Markie Keegan had been the last client Phil had considered trying to talk out of pleading. Markie, Phil had been sure, could have persuaded a jury with the truth.

No, that was wrong: he had not been sure. Markie had sat on the other side of the visiting room table before he made bail and listened. He'd held his son on his lap at his own kitchen table after his family, his friends, his boss, and his church had pooled what they had to get him released, and he'd heard Phil out.

And he'd said, No, no trial. I'll take the plea.

And Phil had felt relieved.

The truth, Phil had come to understand through the years since, through the trials and the pleas, the investigations, the accusations, and the stories, rarely did anybody any good.

But in those years the walls and floors of the world were solid, not blasting air and dust and choking smoke.

Now he was thinking this: what he'd been part of all these years, what Jimmy McCaffery had led him into, Phil had always thought he'd known. What he'd thought was bad. But if Randall was right, the truth was worse.

Now, because he could grasp, hold, be sure of, nothing else, he wanted to find that truth. Just to have it? No.

To offer it to Sally. To show her, to make her know that in this new world where, suddenly, none of them were sure of anything, some truths could still prove others, and this one would prove that he loved her.

He needed to find this truth, for its use.

But that was for later. Right now, now, seven A.M. on another beautiful New York morning, Phil left the locker room, heart beginning to speed, and shoved through the swinging doors onto the basketball court.

The others, these people he'd been playing with twice a week for six, eight years, these teammates he rarely saw anywhere but in this gym, were already here, stretching or shooting around. They had an unwritten rule, no serious action before seven, and another, no one arriving after seven had any claim to play.

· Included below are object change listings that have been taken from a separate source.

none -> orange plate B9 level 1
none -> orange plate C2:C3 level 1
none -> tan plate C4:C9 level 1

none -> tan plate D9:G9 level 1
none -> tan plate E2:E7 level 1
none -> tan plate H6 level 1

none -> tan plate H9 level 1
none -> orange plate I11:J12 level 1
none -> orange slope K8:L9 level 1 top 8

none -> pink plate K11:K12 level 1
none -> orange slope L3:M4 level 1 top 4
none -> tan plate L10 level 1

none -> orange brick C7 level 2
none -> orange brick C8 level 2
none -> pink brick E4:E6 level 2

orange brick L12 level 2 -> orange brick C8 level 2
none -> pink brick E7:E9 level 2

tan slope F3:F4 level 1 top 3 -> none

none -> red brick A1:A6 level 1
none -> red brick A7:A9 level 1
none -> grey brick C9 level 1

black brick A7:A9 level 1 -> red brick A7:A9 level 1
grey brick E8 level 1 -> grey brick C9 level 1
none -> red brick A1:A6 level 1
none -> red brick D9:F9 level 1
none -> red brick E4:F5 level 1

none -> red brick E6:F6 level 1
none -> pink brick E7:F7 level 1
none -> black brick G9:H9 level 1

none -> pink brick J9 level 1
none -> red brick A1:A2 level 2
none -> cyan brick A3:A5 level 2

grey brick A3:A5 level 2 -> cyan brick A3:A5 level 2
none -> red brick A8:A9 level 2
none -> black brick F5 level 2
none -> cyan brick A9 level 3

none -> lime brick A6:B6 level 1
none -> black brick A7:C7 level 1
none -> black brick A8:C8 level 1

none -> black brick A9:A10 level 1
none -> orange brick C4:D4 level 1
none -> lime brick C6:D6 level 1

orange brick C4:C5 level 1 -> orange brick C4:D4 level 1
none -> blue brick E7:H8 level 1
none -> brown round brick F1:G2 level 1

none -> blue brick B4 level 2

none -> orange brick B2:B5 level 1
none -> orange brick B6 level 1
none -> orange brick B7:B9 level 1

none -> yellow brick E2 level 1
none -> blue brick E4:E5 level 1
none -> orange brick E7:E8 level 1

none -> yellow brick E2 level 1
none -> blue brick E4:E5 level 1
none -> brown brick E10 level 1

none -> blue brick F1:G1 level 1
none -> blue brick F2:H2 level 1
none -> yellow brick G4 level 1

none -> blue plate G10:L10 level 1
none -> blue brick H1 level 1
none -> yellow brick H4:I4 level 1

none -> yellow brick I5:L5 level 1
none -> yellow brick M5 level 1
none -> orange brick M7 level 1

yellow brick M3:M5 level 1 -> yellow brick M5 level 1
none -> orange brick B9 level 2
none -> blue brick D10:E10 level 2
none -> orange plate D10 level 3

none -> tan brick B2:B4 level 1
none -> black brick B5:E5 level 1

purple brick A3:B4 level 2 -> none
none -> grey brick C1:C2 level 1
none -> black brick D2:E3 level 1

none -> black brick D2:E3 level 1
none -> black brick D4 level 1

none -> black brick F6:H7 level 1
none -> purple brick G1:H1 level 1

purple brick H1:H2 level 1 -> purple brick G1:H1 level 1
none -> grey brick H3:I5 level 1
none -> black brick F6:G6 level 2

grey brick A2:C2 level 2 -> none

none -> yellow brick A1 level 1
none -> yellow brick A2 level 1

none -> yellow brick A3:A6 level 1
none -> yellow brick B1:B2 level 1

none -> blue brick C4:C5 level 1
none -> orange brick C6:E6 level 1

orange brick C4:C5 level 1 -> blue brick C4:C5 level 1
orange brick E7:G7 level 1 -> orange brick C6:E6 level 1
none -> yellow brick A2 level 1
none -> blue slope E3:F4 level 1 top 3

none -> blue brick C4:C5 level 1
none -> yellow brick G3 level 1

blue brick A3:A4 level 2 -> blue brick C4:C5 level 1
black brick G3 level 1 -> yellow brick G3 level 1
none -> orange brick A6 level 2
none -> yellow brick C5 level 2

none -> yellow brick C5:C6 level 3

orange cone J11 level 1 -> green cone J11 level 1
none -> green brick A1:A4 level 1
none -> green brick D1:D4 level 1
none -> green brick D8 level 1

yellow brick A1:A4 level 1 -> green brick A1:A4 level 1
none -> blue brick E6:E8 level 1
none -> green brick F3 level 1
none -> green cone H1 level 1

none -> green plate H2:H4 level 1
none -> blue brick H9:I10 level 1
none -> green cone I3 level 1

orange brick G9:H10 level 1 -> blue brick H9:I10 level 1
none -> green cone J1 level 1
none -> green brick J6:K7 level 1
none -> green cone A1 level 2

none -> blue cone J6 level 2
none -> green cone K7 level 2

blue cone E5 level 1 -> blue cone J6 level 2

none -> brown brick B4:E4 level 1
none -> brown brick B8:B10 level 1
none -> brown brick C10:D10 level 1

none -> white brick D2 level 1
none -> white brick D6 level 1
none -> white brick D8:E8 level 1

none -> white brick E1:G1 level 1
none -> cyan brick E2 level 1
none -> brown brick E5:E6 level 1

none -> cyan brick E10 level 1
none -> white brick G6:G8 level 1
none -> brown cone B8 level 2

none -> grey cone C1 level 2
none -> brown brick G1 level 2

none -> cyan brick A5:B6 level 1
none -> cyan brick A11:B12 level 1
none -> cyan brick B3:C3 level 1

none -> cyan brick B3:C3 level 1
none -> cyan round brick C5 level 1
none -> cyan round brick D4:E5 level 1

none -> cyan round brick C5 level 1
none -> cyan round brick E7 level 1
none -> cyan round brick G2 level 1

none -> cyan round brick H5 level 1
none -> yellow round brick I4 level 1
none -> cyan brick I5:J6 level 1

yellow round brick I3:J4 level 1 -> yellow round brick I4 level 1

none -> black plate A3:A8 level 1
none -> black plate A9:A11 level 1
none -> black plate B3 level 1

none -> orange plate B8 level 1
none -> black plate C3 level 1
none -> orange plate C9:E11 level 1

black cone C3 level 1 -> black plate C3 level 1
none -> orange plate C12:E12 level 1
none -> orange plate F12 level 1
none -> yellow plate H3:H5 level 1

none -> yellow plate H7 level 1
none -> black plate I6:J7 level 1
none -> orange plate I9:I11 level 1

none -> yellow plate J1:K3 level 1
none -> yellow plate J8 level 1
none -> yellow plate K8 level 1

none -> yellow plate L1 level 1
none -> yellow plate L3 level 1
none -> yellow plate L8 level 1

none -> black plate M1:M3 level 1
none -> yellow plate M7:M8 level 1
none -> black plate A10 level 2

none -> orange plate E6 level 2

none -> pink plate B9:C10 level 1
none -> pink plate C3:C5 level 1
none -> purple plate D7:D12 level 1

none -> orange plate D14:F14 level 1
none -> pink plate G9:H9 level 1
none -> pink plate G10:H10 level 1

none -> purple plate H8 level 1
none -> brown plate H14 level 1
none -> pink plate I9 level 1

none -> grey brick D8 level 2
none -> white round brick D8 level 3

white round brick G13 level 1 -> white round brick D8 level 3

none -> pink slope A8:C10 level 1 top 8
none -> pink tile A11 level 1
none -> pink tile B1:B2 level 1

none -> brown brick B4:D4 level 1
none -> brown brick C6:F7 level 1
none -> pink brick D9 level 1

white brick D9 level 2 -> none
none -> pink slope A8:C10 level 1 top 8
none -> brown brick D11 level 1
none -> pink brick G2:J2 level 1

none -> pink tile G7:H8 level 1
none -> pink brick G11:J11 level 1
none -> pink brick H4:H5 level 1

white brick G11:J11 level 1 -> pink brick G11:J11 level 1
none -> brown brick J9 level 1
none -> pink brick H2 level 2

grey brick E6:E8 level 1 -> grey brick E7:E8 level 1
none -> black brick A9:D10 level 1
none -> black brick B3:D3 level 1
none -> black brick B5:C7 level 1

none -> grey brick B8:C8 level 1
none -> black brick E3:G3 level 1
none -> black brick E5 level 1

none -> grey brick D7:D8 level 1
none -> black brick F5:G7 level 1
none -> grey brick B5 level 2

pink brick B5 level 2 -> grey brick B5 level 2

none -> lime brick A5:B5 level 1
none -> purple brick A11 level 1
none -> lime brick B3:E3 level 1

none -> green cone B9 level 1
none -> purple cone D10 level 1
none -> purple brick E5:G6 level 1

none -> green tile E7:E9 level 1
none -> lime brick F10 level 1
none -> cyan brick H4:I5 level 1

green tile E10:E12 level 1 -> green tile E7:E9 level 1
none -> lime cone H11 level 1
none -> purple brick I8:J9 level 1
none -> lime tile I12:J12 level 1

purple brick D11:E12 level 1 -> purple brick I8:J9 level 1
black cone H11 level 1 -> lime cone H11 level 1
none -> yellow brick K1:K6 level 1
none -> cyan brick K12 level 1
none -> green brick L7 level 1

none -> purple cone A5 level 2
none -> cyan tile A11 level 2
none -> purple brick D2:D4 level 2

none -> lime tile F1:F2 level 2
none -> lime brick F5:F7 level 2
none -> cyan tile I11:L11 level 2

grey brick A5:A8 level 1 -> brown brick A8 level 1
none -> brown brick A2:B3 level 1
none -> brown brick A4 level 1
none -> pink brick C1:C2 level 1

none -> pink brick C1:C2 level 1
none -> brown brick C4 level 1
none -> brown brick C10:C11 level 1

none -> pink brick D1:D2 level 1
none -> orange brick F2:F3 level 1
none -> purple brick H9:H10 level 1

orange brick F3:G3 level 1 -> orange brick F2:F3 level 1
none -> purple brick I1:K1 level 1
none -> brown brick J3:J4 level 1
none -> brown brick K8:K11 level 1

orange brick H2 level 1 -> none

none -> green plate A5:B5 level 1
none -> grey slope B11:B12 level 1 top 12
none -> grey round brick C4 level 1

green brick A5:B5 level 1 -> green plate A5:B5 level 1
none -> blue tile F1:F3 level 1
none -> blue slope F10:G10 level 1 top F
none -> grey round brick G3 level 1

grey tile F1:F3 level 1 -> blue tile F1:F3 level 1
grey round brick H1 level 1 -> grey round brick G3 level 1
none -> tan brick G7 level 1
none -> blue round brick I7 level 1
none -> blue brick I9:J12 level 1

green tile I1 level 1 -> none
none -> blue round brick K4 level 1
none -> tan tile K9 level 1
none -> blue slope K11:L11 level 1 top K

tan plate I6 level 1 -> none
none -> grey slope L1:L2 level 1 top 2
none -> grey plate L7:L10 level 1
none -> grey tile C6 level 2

“Oh, look, it's Phil, must be ten seconds to!” This the usual needle—Phil was never late, but rarely early, for anything—from one of the three women regulars, the wiseass one. Jane, her name was, a doctor, short but quick, good D, usually played point, and she could shoot, but only from outside. That was the book on her. Phil had a book on everyone, play with him twice and he had your game in his head.

He did a couple of quick stretches, counted players. Last to come, he made ten. Shorthanded, they'd have played four on four; that was sometimes even better, if you asked Phil. The advantage: in an undermanned game, every player had to work harder.

And Phil liked hard work, especially when it accomplished something you could see.

But no one had to ask Phil how he liked to attack the game. You could see it in his grin, his glittering eagle's eyes. Those eyes were part of his teammates' book on him. Everyone else's game face was seriousness, grim determination, an intimidating glower: Phil Constantine's was shining eyes and a sharp, hungry smile. People playing with him for the first time might take this to mean that he cared less than they did about each play, about the final score.

Prosecutors sometimes made that same mistake in court.

His teammates grinned and greeted him. They had to be thinking about the Tribune story, they had to be wondering; Phil knew it. But here at the Y, as long as his shot was on, he was welcome; and if he was Mother Teresa but missed his layups, the trash talk would erupt.